I hope you’ve found this useful. I’m certainly interested in hearing how other people resolve this problem! Is there a service or capability from Cisco that I don’t know about ? Are there better ways to decide the best version ? Please leave a comment and share your experiences.


  1. The risk that the presence of a contract will affect on the behavior of one or more parties. The classic example is in the insurance industry, where coverage against a loss might increase the risk-taking behavior of the insured. In this case, developers get lazy because customers will report the bugs and we can fix them later.
  • Will

    This post is outstanding!!!  I bet it becomes the benchmark upon which many readers will determine the roll out of code.  I know it will here.

    Thanks so much.

    • Etherealmind

      Thanks Will.

  • Stefan Mititelu

    Now take this entire very well documented and written article and try to guess what would change by replacing “IOS” with “NX-OS” … well … the latter (single train, so far) is actually an ongoing set of bugs with some working code associated with them.

    • Etherealmind

      No comment…..:)

      • Josh

        Say what you will, and make your jokes, but i’ve been running 2 n7k’s for over a year and a half and haven’t experienced a single bug…

        • Mike

          Josh I’m thinking you’re the exception, not the rule

  • Ashley Young

    So, what we need then, is a Metacritic for IOS Releases?

    • Etherealmind

      Yeah. Except there are too many versions of IOS for that to be useful.

      There are only about 1000 movies a year. I’m guessing that IOS has about ten thousand a year. :)

  • Markku Leiniö

    Greg, you may want to use the “search and replace” again :-) Apparently you first wrote the article about Cat6500 because there are so many references to 12.2SX and 15.0SY, which only exist for Cat6500, not for any low-end switches like Cat3560/3750 series.

    • Markku Leiniö

       (ok “low-end” was relatively speaking here)

    • Etherealmind

      As I pointed out in the first paragraph, I’m looking at the C3750-X switch for the purposes of this article.
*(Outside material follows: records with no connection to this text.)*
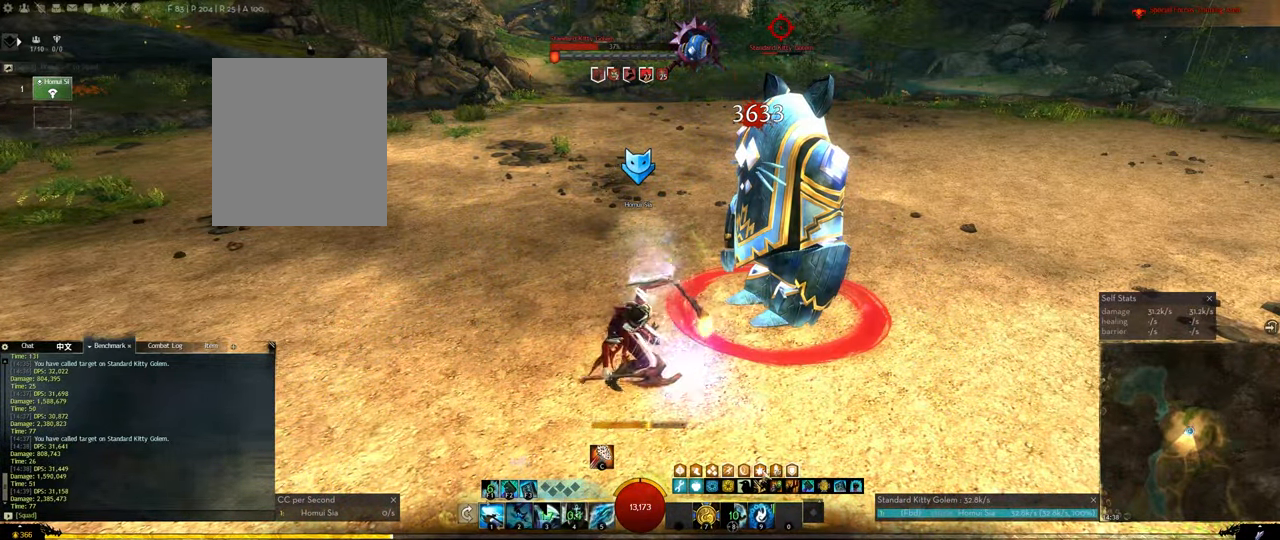
{"keys": ["1"], "events": [[300, "1", "down"], [400, "1", "up"], [450, "1", "down"]]}
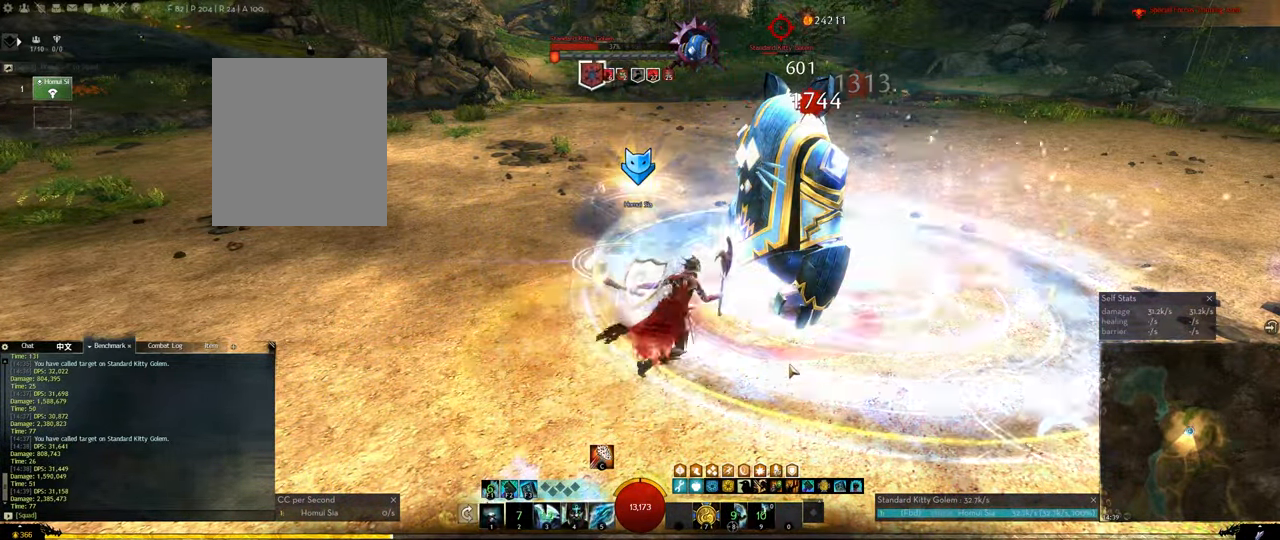
{"keys": [], "events": [[184, "4", "down"], [234, "4", "up"], [267, "1", "up"], [367, "1", "down"], [500, "1", "up"]]}
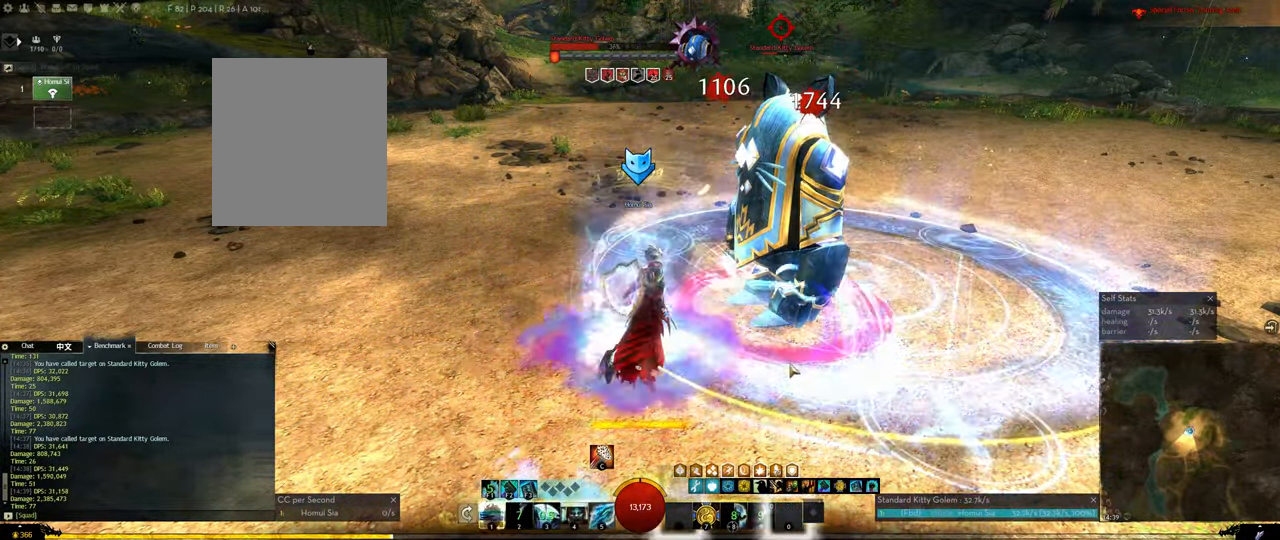
{"keys": [], "events": [[50, "1", "down"], [150, "1", "up"], [233, "1", "down"], [333, "1", "up"], [383, "1", "down"], [483, "1", "up"]]}
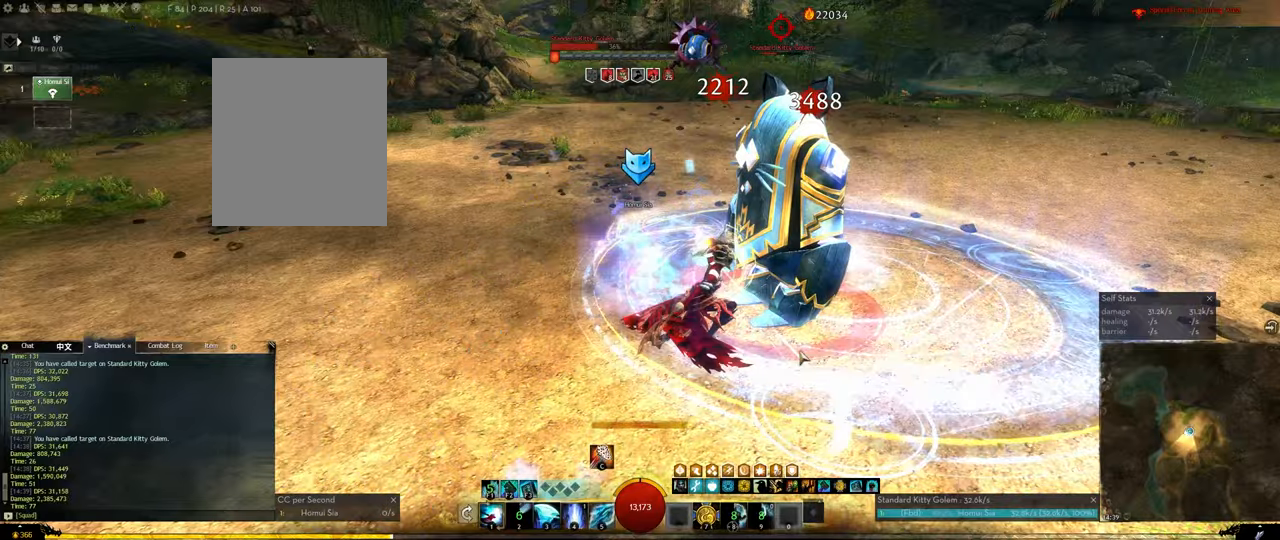
{"keys": [], "events": [[66, "1", "down"], [166, "1", "up"], [200, "1", "down"], [300, "1", "up"], [350, "1", "down"], [483, "1", "up"]]}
Hence the references to 15.0SY.

      For other models, your mileage may vary.

      • Markku Leiniö

        Any of the existing SY trains (12.2SY, 15.0SY) do not support Cat3750-X so I still don’t see the reason for mentioning them in this context.

  • Tom Hill

    I was on the phone with a Cisco Sales Engineer the other day, and heard him state that Cisco was a software company. I’d have to agree with that, just wish they were a good software company.

  • JamesWGreene

    Excellent and spot-on article. One thing we often find to be a challenge is when we are planning to upgrade code on a particular device and when reviewing the release notes come across a particularly vague bug (“under certain conditions device will reboot”). Many times we will press the vendor to elaborate as we would like to know something about the conditions and how much they might affect us, with varying degrees of success.

    Have you run into this and if so how successful have you been at getting more information? I find speaking to our SE has been better than going to TAC, but I was curious if anyone knew of a more effective way to get answers.